## [Prompt]
Copy out the material that follows, starting at the line containing "iCal / Outlook export" and continuing through the last line, including both ends. Leave the pictures out.

## [Stored data]
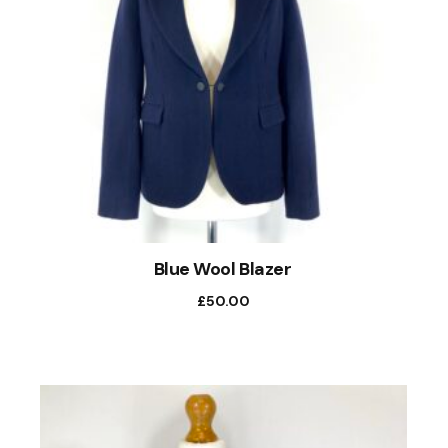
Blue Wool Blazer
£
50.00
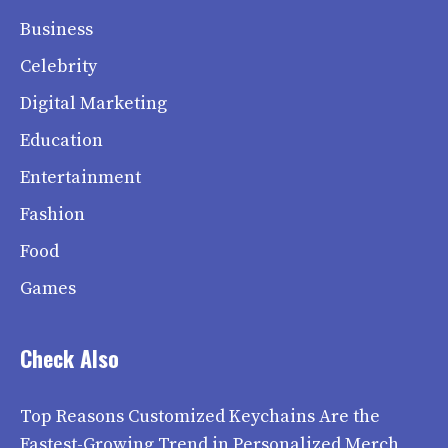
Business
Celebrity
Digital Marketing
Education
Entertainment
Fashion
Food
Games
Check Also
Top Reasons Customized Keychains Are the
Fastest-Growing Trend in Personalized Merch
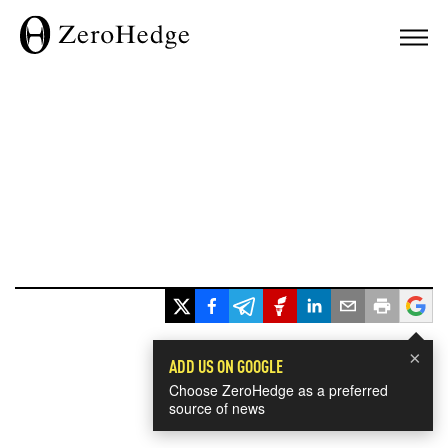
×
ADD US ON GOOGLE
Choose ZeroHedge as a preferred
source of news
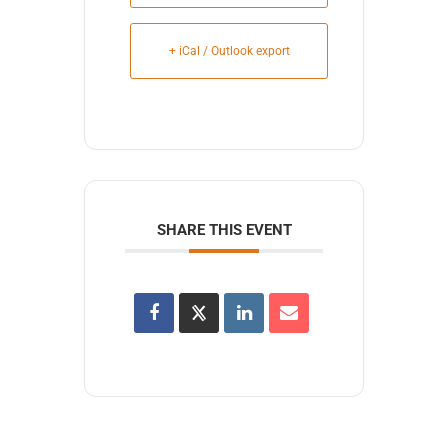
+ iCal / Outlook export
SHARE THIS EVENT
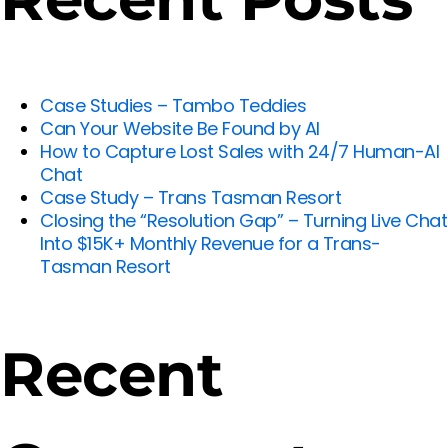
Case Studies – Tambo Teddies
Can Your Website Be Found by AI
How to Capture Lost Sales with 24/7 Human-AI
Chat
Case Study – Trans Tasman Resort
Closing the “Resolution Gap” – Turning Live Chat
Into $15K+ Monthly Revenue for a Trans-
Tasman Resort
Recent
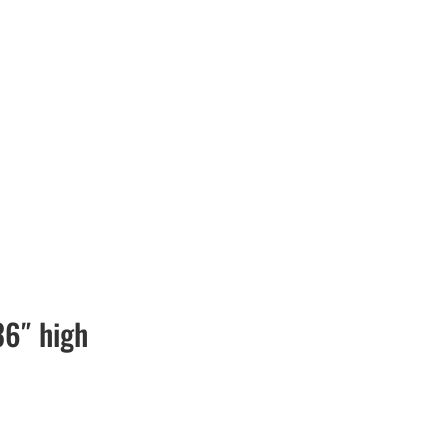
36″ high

## [Output of the exercise]
+ iCal / Outlook export
SHARE THIS EVENT
Case Studies – Tambo Teddies
Can Your Website Be Found by AI
How to Capture Lost Sales with 24/7 Human-AI
Chat
Case Study – Trans Tasman Resort
Closing the “Resolution Gap” – Turning Live Chat
Into $15K+ Monthly Revenue for a Trans-
Tasman Resort
Recent
36″ high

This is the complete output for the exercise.